Residents of Siqalo informal settlement queue to vote on 1 November 2021 in Cape Town. Photo by Jaco Marais/Gallo Images / Die Burger

President Cyril Ramaphosa has exactly two months before he signs into law a bill that will, for the first time in the history of South Africa, allow independent candidates to contest elections.
But the proposed law is already facing threats of legal action from civil society organisations.

By Nonkululeko Njilo

The 2024 general elections are under threat of not being credible and fair, says Defend Our Democracy.
It says the threat can only be halted by President Cyril Ramaphosa, who could refuse to sign into law the Electoral Amendment Bill and refer it back to Parliament for further input, or to the Constitutional Court for a confirmation order of the constitutionality of the legislation.
If the bill is challenged in court on the basis of fairness, elections could be delayed as the Electoral Commission of SA (IEC) has indicated that it would require about 18 months to prepare for the elections.
According to Defend Our Democracy, the bill is profoundly flawed and a “sham”. The civil society organisation advanced this view on Monday as it made an impassioned plea to Members of Parliament and Ramaphosa to reject the bill.
Parliament has been racing to finalise the details for the new electoral dispensation following a landmark Constitutional Court ruling two years ago that independent candidates could participate in provincial and national elections. The court gave Parliament two years to effect the necessary changes.
“Now, with months before the Constitutional Court deadline to finalise the bill, we believe that Parliament is putting at risk the 2024 elections. The 2024 elections must accommodate independent candidates and the IEC has to have time to prepare for it. But instead of considering an option that is viable for the country, Parliament has instead gone for a flawed model which can be legally challenged.
“We therefore reiterate our call to MPs to vote no. We call on President Cyril Ramaphosa to not sign off this sham of a bill,” Defend Our Democracy said in a statement.
The Constitutional Court has given Parliament until the start of December to finalise the bill and Ramaphosa until 10 December to sign it off.
If the bill is passed, prospective candidates will be subject to stringent guidelines, including that candidates will have to garner just over 8,000 voter signatures to be eligible. Political parties currently require 1,000 signatures to register with the IEC.
Experts and civil society organisations have taken issue with this, slamming it as an unfair practice. However, Home Affairs Minister Aaron Motsoaledi has repeatedly told Parliament that guidelines need to be tough to establish which candidates are serious and have a solid support base.
Defend Our Democracy would not say whether it would approach the courts should MPs and Ramaphosa forge ahead with the bill. Neeshan Balton from the Ahmed Kathrada Foundation, however, confirmed that: “Work has already started around it; when the time is right, I think we will come up with those details.”

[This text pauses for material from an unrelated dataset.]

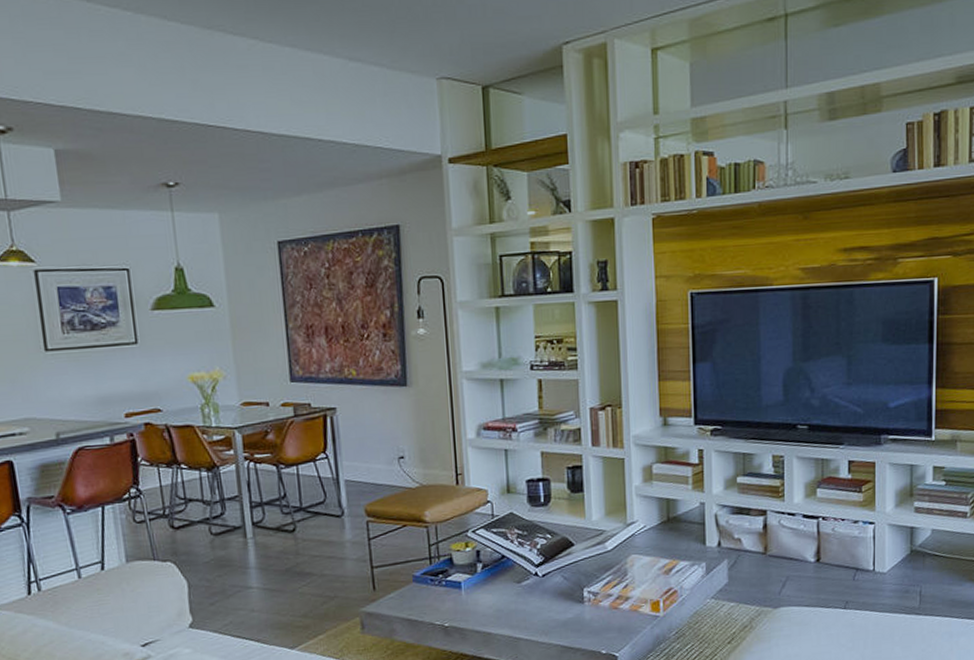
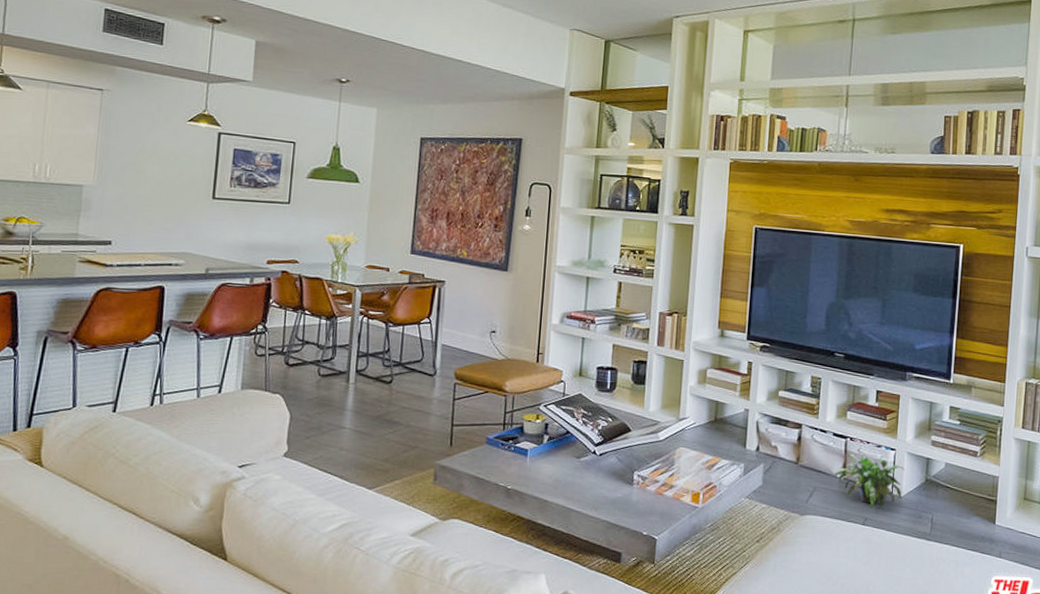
potted plant: none [807,533,886,589] -> present [834,453,905,508]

Defend Our Democracy has accused Parliament of rushing to pass the bill even though it is unfair. It is calling for changes to the voting system that will benefit voters and allow the public to hold MPs accountable, but insists that it does not want to see the elections postponed.
“If they pass this bill, and it is then challenged in court because it is unfair, this will delay the IEC further in preparing for the 2024 elections. We don’t want the 2024 elections to be delayed, so Parliament needs to listen to us now about making fair and credible changes to the electoral system.”
However, advocate Mojanku Gumbi from Defend Our Democracy, indicated she was confident Ramaphosa would make a sound decision. “I know the President will apply his mind independently because this is a fundamental constitutional issue even if his party has decided otherwise.”
Former Gauteng premier Mbhazima Shilowa said: “The irony is that the President is supposed to sign this bill on the 10th of December, which is international Human Rights Day, and it would be a tragedy if he were to sign a bill that takes [away] our rights on international Human Rights Day.”

Why is the bill unfair?
Defend Our Democracy says the bill is unfair because:
At national level, independent candidates are required to get double the number of votes for a seat in Parliament that a political party requires.
If an independent candidate were to vacate their position once elected, the bill does not allow for that vacancy to be filled through a by-election. It allows for a recalculation that could result in a position being filled by a political party.
Parliament did not sufficiently consult with the public about the bill, nor has it taken into account very reasonable arguments put forward by civil society about why the bill is unfair.
The point of changing a voting system is so that voters can know who they elect to Parliament and then hold their MPs accountable. In local government elections, candidates are known by voters in the wards where they stand. With this bill, the whole country is considered one ward at a national level and a province is considered a ward at a provincial level.
“Ultimately, this bill would mean that political party representatives in Parliament and provincial legislatures won’t be compelled to come to you in the next five years to explain why Parliament may not have held ministers accountable. Is this the kind of public representative that our country needs?” asked Defend Our Democracy.
The group has vowed to embark on a mass education campaign to familiarise ordinary members of society with the implications of the bill. It has also called on the public to engage with their local constituency offices and ask MPs to, “explain why they will be voting for or against the bill that benefits them more than it benefits us all”.